Das Schweigen, das Harrys Frage folgte, war genauso verlegen wie der Ton, in dem er sie gestellt hatte, oder vielleicht bildete er sich das auch nur ein. Vielleicht hatte niemand sie gehört. Das war gut möglich, denn er hatte nicht sonderlich laut gesprochen und man überquerte gerade einen lauten kleinen Platz, auf dem sich eine Vielzahl an Volk drängte. Marktweiber priesen die Waren in ihren Handkarren oder Bauchläden an, Kunden feilschten mit ihnen, die Händler der anliegenden Geschäfte hatten ebenfalls Auslagen auf Tischen vor ihren Läden aufgestellt und krakeelten mit den Weibern um die Wette, während Zeitungsjungen, in der Hoffnung ihre Blätter loszuwerden, sich die Kehlen heiser schrieen mit der nicht mehr ganz so frischen Neuigkeit: Kommt jetzt der Krieg? Beim Brunnen aber, den Harry gerade passierte, hatte sich ein Mann aufgebaut und berichtete seiner Zuschauerschar von dem schrecklichen Brand in der Bibliothek.
Harry hielt kurz an, um zu lauschen, dann musste er sich aber schon sputen, um den anderen hinterherzukommen.
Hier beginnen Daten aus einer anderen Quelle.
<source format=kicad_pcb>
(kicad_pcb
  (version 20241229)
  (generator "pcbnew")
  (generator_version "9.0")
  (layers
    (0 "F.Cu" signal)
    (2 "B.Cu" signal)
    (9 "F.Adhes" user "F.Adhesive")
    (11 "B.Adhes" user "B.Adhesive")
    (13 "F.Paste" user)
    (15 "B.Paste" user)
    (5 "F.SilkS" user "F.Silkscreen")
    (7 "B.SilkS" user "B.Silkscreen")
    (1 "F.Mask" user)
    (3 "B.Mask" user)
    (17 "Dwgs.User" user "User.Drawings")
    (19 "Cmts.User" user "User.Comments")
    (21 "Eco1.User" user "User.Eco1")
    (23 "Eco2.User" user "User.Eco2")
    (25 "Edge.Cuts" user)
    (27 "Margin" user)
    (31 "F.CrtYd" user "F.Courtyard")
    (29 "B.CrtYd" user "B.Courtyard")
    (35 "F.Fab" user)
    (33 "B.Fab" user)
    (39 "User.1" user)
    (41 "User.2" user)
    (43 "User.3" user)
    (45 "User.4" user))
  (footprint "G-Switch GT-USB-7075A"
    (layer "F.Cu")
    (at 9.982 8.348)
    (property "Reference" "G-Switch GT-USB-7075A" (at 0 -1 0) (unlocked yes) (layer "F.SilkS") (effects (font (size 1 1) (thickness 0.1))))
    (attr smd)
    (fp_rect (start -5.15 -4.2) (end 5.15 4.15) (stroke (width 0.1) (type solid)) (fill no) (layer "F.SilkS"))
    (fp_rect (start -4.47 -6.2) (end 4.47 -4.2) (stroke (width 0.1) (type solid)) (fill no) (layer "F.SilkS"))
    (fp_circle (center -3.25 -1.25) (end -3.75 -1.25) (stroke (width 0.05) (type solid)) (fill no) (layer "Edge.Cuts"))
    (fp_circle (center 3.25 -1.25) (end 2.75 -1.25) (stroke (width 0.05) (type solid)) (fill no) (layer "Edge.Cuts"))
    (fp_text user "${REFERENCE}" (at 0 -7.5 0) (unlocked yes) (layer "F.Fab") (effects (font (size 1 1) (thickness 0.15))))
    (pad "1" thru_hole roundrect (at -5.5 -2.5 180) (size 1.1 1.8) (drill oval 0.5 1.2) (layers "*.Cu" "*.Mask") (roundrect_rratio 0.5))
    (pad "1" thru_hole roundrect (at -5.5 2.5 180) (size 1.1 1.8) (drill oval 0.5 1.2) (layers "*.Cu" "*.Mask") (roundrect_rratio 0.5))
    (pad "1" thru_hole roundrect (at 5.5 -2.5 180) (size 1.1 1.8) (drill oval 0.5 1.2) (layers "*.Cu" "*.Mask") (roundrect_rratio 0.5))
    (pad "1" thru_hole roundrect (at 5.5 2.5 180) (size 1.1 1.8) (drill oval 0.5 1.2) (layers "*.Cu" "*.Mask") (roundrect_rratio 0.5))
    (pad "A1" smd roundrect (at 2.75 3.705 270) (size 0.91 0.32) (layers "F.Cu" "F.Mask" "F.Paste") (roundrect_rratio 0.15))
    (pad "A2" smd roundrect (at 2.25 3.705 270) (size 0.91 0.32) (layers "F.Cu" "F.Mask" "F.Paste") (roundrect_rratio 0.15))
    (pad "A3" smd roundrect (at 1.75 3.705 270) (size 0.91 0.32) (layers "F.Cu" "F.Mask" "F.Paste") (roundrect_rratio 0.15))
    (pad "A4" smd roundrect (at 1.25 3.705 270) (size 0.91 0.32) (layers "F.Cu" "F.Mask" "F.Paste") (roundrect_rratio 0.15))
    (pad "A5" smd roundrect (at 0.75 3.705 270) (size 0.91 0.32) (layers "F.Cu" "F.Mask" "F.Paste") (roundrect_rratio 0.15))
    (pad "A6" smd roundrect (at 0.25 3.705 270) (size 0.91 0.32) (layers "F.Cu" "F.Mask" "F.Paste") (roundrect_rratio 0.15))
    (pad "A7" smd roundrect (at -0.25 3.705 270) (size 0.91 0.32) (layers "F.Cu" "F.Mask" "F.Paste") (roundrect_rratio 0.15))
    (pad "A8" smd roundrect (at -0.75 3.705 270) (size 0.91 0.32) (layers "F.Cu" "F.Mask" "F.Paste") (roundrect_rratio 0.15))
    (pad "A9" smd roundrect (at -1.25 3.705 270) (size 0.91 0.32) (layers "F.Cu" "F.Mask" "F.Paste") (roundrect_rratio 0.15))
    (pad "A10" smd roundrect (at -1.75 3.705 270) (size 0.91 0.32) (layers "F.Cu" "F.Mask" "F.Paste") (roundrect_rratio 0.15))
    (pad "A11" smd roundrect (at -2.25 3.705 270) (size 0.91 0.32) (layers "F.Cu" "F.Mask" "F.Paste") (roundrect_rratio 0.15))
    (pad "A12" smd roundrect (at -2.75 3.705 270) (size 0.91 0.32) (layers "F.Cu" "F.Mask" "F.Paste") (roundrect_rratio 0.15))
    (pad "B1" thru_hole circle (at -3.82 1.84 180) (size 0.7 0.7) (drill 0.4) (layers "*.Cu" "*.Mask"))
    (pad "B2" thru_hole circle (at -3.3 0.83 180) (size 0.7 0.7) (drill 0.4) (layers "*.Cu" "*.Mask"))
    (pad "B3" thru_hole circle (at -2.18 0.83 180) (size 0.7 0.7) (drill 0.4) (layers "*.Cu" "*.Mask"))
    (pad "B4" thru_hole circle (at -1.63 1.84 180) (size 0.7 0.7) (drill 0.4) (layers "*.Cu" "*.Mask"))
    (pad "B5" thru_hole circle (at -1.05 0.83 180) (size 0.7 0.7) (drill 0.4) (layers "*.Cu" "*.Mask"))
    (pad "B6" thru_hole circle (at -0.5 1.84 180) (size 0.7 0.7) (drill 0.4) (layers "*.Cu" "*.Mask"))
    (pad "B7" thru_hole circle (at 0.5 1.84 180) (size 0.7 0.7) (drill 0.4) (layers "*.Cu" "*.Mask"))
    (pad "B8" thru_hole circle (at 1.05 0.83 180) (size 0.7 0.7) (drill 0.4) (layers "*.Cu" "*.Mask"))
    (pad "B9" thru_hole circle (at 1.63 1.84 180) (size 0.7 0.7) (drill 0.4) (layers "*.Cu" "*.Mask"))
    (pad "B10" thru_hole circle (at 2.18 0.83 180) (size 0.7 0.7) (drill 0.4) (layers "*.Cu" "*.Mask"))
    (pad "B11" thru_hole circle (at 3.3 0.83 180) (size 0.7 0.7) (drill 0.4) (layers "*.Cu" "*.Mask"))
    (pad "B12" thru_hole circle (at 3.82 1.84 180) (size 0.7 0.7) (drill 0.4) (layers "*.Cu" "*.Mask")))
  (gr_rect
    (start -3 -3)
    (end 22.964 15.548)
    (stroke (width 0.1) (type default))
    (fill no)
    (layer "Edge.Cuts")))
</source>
Wenn Rillfarsell nicht immer mal wieder aufgeflattert wäre, um sich vor dem Gedränge in Sicherheit zu bringen, hätte Harry sie wahrscheinlich schon verloren.
Als Schlusslicht folgte er ihnen also still und ging dabei in Gedanken die Ereignisse in der Bibliothek noch einmal durch. Was der Marktschreier da gerade als "neueste Nachricht des Tages" verkauft hatte, stimmte nur in wenigen Bruchstücken mit Harrys Erinnerungen überein, welche, zugegeben, recht verschwommen waren. Das einzige, an das er sich in aller Deutlichkeit erinnerte, war seine Wut. Was hatte er sich über den Auftritt dieses frechen Andhaka geärgert! Und nicht nur er: Lasciel hatte sich ebenso sehr geärgert, wenn nicht noch mehr. Gemeinsam waren sie explodiert.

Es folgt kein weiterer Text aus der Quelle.